Rubber for freon and / or freezer oil, characterized by containing 0.1 to 50 parts by weight of a monofunctional epoxy compound with respect to 100 parts by weight of at least one base rubber selected from the group consisting of nitrile rubber and hydrogenated nitrile rubber. Composition. The rubber composition for freon and / or freezer oil according to claim 1, wherein the monofunctional epoxy compound is a monofunctional glycidyl ether type epoxy compound. The rubber composition according to claim 1 or 2, wherein the epoxy compound has an alkyl group and / or an alkenyl group. The rubber composition according to claim 1 or 2, wherein an epoxy equivalent of the epoxy compound is 100 or more. The compound (compound (I)) according to claim 1 or 2, represented by the following formula (I): Wherein R ¹ is a hydrogen atom or an alkyl group, R ² is an alkyl group or a phenyl group, R ³ is an alkyl group, an alkoxy group or an alkenyloxy group, n is 1 or 2, and the rubber composition further comprises . The rubber composition according to claim 5, wherein R ¹ is an isopropyl group or sec-butyl group, R ² is a methyl group, R ³ is an epoxy group, or -OC ₁₈ H ₃₅ , n is 1. The rubber composition according to claim 5, wherein the compound (I) is used in an amount of 0.01 to 20.0 parts by weight based on 100 parts by weight of rubber.
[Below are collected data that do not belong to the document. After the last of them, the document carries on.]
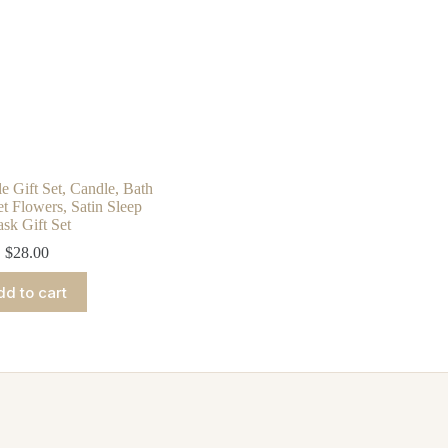
e Gift Set, Candle, Bath
 Flowers, Satin Sleep
sk Gift Set
$
28.00
dd to cart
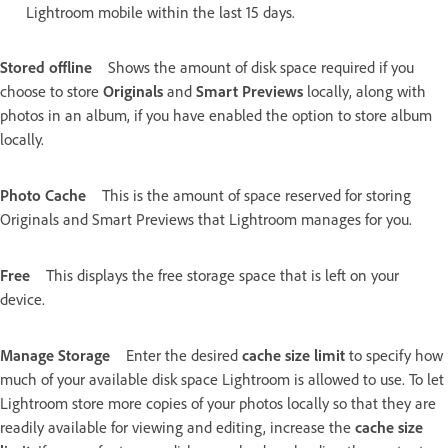
Lightroom mobile within the last 15 days.
Stored offline
Shows the amount of disk space required if you
choose to store
Originals
and
Smart Previews
locally, along with
photos in an album, if you have enabled the option to store album
locally.
Photo Cache
This is the amount of space reserved for storing
Originals and Smart Previews that Lightroom manages for you.
Free
This displays the free storage space that is left on your
device.
Manage Storage
Enter the desired
cache size limit
to specify how
much of your available disk space Lightroom is allowed to use. To let
Lightroom store more copies of your photos locally so that they are
readily available for viewing and editing, increase the
cache size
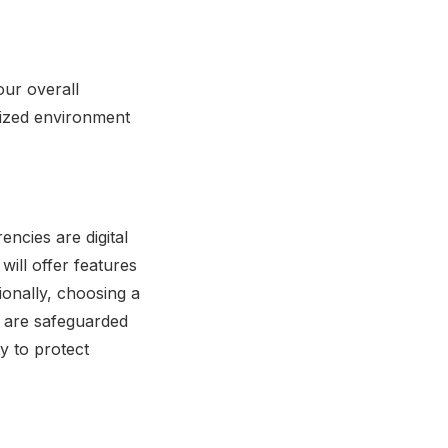
our overall
lized environment
encies are digital
will offer features
ionally, choosing a
n are safeguarded
y to protect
The rubber composition according to claim 1, wherein a hydrogenated nitrile rubber is used as the base rubber. The rubber composition according to claim 1 or 2, wherein the rubber is crosslinked with a peroxide. The rubber composition according to claim 1 or 2, further comprising a liquid nitrile rubber in an amount of 30 parts by weight or less based on 100 parts by weight of the solid rubber contained in the composition. A molded article produced by molding the rubber composition according to claim 1. A molded article produced by molding the rubber composition according to claim 2. A molded article produced by molding the rubber composition according to claim 7.